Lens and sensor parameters
———

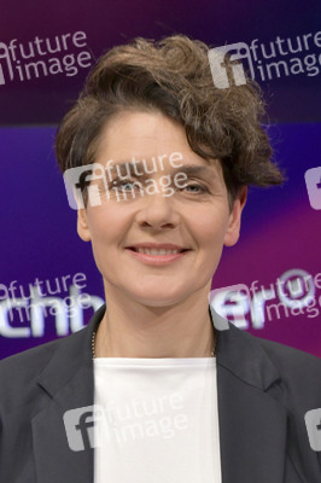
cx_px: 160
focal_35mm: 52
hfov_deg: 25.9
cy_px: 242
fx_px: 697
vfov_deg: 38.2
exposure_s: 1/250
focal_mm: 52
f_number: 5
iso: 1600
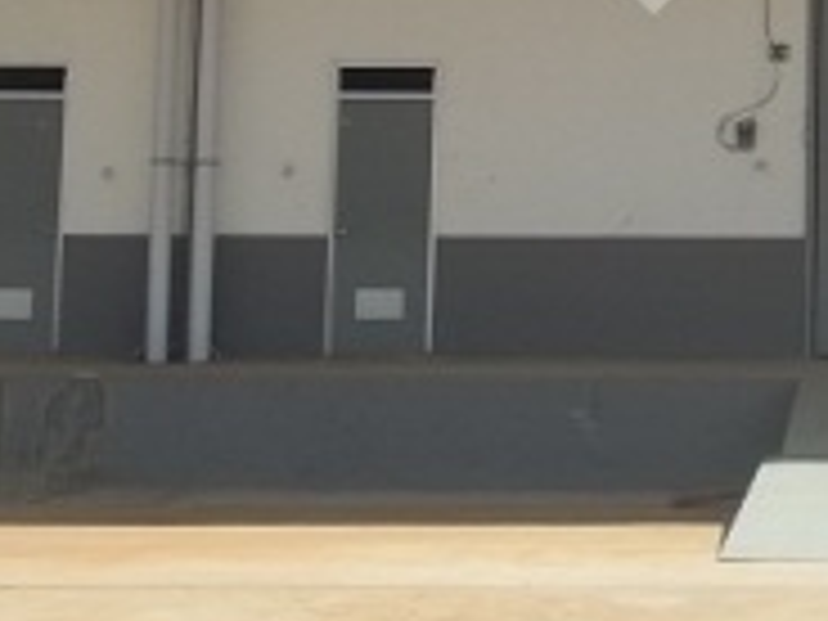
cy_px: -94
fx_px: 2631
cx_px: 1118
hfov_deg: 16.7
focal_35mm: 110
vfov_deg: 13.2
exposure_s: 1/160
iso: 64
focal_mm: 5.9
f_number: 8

———

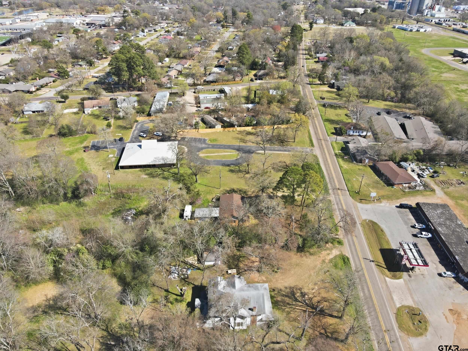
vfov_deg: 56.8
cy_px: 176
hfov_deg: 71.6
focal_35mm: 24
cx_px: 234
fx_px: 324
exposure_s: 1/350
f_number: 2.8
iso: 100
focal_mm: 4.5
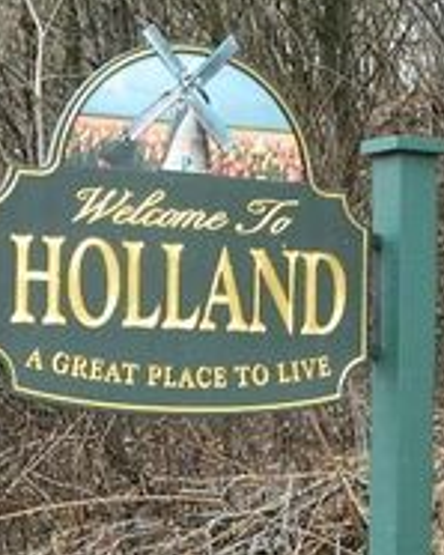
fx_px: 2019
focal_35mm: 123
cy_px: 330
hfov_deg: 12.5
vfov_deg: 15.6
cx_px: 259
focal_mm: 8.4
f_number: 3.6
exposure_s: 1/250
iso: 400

———

◆ EXERCISE DESCRIPTION:
Of all the entries above, output exactly the lines between the one holding "cx_px: 1118" and the one holding "f_number: 8", inclusive.

◆ REPLY TO THE TASK:
cx_px: 1118
hfov_deg: 16.7
focal_35mm: 110
vfov_deg: 13.2
exposure_s: 1/160
iso: 64
focal_mm: 5.9
f_number: 8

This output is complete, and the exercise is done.